WORK TO COMPLETE: Check every line of the entries that follow, and copy the ones containing "wash".

------ SOURCE DATA

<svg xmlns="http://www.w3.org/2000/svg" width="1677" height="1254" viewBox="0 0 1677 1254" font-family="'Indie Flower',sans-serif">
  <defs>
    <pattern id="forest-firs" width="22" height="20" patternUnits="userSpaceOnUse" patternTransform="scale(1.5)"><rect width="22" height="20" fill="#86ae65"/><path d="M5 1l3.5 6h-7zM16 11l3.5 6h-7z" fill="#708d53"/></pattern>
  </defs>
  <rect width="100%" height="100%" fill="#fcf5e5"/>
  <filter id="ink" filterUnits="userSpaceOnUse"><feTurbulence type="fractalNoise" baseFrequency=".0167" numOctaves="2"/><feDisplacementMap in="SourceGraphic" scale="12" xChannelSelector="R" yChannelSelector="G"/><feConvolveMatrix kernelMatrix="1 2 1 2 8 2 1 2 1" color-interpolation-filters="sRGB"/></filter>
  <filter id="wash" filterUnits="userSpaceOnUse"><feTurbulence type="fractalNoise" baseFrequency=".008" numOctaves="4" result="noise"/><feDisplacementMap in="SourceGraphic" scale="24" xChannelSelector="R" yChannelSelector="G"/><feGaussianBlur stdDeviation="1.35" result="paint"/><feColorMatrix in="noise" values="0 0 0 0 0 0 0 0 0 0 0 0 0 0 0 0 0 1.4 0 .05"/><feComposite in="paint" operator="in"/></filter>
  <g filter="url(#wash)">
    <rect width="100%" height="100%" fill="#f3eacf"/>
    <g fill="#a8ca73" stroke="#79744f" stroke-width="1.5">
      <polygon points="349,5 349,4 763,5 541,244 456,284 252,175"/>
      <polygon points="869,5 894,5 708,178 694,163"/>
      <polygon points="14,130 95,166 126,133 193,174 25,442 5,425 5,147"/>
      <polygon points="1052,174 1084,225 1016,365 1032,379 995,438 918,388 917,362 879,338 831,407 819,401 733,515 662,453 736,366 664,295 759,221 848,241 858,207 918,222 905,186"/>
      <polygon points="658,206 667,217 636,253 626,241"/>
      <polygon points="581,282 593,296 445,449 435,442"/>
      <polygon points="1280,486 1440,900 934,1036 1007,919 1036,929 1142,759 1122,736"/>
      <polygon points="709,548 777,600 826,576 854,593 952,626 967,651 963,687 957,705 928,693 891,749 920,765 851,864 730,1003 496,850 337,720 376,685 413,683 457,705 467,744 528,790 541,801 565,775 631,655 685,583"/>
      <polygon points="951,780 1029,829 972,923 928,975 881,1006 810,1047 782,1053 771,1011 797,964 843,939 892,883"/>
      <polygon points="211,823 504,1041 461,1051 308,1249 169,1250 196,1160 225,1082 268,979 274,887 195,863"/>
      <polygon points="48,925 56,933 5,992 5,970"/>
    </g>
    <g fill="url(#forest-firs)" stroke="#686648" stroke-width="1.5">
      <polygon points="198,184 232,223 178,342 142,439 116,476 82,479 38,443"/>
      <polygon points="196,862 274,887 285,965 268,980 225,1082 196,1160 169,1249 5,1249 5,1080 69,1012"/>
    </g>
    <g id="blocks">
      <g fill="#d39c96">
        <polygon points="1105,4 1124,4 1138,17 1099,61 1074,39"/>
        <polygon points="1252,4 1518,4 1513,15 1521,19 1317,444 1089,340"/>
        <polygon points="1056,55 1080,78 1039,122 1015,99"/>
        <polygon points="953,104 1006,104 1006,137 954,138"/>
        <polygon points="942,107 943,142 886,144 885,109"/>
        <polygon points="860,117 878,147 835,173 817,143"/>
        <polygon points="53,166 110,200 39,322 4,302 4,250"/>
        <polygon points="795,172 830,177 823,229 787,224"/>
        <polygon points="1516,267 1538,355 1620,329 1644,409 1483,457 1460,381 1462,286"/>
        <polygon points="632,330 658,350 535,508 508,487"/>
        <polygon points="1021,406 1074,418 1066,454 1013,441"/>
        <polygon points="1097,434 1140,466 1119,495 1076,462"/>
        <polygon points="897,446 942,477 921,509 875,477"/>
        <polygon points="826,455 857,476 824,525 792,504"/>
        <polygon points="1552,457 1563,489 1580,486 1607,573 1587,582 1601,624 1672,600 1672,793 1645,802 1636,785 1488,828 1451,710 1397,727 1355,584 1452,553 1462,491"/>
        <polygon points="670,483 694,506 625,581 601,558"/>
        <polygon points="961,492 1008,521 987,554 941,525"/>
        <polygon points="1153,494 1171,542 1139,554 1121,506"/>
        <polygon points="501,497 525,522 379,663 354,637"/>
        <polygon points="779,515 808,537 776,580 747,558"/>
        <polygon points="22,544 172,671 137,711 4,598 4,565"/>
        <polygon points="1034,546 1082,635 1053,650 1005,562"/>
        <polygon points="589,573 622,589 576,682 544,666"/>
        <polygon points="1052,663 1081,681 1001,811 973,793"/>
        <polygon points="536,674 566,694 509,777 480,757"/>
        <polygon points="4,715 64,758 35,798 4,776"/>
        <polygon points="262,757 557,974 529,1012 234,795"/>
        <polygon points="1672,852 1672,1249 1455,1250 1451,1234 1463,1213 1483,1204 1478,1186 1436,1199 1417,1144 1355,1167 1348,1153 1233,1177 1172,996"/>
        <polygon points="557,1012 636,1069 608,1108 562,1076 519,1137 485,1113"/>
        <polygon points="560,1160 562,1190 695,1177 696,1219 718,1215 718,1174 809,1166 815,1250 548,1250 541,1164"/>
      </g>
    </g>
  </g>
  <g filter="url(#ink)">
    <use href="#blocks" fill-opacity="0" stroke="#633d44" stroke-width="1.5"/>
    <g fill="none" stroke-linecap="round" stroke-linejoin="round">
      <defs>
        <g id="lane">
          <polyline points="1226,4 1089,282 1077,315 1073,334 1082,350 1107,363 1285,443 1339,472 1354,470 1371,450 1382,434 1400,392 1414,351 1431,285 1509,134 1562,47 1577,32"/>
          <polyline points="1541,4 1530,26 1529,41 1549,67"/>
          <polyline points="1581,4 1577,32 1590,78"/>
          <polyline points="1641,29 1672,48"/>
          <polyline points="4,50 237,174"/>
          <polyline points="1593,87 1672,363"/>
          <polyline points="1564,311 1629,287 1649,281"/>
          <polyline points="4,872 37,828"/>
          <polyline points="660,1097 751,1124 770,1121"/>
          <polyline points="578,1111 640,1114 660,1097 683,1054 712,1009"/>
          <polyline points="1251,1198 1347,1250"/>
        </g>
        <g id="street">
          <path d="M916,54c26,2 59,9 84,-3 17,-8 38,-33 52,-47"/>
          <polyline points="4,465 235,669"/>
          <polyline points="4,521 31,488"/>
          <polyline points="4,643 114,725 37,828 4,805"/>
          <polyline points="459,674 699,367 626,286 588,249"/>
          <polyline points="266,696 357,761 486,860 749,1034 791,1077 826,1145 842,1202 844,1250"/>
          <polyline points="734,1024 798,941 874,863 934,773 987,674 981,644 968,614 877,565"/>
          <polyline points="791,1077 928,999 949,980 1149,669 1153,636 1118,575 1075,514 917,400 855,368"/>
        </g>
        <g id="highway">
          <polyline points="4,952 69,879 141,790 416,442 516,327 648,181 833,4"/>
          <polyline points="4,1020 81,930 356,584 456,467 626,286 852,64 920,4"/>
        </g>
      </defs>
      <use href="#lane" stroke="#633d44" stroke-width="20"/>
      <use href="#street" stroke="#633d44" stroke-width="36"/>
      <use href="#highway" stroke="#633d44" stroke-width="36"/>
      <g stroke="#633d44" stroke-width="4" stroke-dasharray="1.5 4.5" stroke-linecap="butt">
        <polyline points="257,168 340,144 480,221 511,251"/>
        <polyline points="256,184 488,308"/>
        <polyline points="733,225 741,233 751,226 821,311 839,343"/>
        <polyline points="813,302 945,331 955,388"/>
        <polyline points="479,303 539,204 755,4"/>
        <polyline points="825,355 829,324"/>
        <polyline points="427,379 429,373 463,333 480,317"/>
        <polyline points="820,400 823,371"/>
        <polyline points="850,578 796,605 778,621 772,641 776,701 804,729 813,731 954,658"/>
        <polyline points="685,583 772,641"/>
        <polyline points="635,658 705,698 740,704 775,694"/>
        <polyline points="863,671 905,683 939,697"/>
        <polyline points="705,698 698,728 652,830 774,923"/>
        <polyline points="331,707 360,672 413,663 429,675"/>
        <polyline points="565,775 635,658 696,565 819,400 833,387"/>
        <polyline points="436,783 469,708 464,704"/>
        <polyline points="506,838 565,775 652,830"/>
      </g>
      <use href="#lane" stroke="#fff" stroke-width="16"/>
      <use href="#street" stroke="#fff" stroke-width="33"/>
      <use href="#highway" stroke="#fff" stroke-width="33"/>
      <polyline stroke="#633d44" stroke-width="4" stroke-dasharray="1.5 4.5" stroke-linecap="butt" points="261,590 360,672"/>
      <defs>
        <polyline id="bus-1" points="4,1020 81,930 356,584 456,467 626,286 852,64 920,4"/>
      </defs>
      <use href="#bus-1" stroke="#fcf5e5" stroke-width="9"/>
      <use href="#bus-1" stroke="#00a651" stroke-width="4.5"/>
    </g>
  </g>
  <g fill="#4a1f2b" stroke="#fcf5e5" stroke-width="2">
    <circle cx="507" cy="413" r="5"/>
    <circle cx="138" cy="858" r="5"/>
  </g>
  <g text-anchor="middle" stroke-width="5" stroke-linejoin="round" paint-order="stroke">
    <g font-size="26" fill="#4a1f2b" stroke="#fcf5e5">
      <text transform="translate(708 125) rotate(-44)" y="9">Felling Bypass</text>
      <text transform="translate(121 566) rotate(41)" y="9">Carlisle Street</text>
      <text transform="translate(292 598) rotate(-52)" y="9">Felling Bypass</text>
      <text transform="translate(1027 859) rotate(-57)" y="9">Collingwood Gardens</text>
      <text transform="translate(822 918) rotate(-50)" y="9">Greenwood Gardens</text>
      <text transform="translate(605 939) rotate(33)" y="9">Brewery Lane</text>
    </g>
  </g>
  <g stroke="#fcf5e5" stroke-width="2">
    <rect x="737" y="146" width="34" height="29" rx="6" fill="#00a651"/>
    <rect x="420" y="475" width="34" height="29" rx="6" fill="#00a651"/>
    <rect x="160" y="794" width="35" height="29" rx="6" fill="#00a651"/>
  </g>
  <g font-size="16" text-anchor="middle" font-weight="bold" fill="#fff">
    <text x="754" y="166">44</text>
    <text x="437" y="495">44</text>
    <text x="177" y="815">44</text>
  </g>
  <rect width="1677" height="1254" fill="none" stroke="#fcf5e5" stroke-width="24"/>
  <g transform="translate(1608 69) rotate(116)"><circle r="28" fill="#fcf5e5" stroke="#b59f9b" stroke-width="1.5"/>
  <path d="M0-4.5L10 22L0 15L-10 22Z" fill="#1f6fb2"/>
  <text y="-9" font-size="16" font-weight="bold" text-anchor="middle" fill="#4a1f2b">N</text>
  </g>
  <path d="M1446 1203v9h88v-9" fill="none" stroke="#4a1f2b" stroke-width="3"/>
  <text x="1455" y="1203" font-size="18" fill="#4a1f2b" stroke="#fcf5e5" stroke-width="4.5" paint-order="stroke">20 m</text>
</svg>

------------

REPLY:
  <filter id="wash" filterUnits="userSpaceOnUse"><feTurbulence type="fractalNoise" baseFrequency=".008" numOctaves="4" result="noise"/><feDisplacementMap in="SourceGraphic" scale="24" xChannelSelector="R" yChannelSelector="G"/><feGaussianBlur stdDeviation="1.35" result="paint"/><feColorMatrix in="noise" values="0 0 0 0 0 0 0 0 0 0 0 0 0 0 0 0 0 1.4 0 .05"/><feComposite in="paint" operator="in"/></filter>
  <g filter="url(#wash)">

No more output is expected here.